Secularism, coupled with democracy, is the only system that has an inbuilt mechanism by which we progress. Since its inception, we have slowly worked to break down oppressive barriers (most, originally erected by the parties of faith). I cannot imagine that states with an enshrined religion are ever likely to accept they have no right to viciously oppress sexuality. For this, secular democracy is necessary.

Secularism protects us equally. It is a system that allows for the religious to believe and express the violent notion that we non-believers are cursed to spend eternity burning in the unforgiving flames of hell. That is your right to believe and to say. Similarly, I have a right to say that I find that to belief to be horrific, outdated, and worthy of nothing but ridicule and condemnation. I have no right to censor that belief, in much the same way as you have no right to censor my expression.

It is secularism that protects religious minorities. No longer are Catholics permitted to utilise the power of state to oppress Protestants or vice verse. Sunni Muslims are not permitted the power of state to dictate how Shia Muslims observe Islam according to their own conscience, and vice versa. The secular state cares not for whether you believe the Pope to be the authority on Christianity, nor whether Abu Bakr, Omar and Uthman were rightful Caliphs. That’s up to the individual believer to decide. Evangelical Christian sects in the 1770s aligned themselves with the secularists in public life, in the hope of enshrining secular protections for all religious denominations. Within a century, the US was filled with a variety of denominations, from Catholics, to Mormons, none having power over others to enforce uniformity through privilege and oppression. The playing field is level. This is secularism.

------------------------------------

Summarize the passage on secularism in two sentences. The material after this point comes from a separate source.

------------------------------------

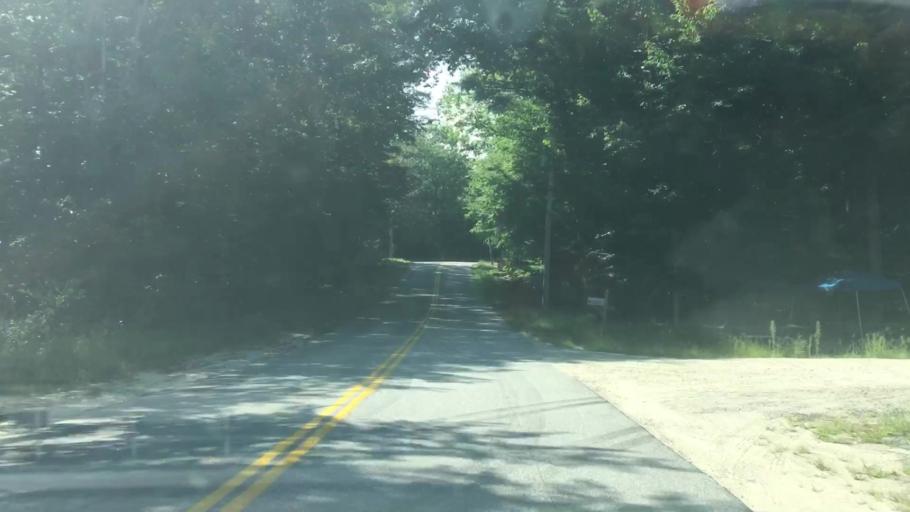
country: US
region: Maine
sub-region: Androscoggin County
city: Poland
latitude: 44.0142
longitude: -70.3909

------------------------------------

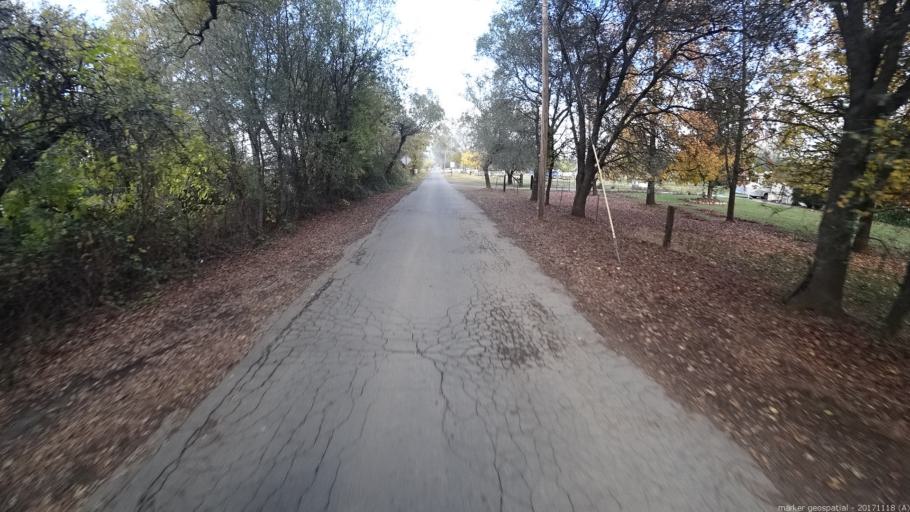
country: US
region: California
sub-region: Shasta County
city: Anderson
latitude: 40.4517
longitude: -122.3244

------------------------------------

- FINISHED ANSWER -
Secularism combined with democracy has a built-in mechanism for progress and protects everyone equally, letting believers and non-believers alike express their views without the right to censor each other. It also protects religious minorities by denying any denomination the power of the state over others, as in the US, where within a century many denominations existed with none able to enforce uniformity.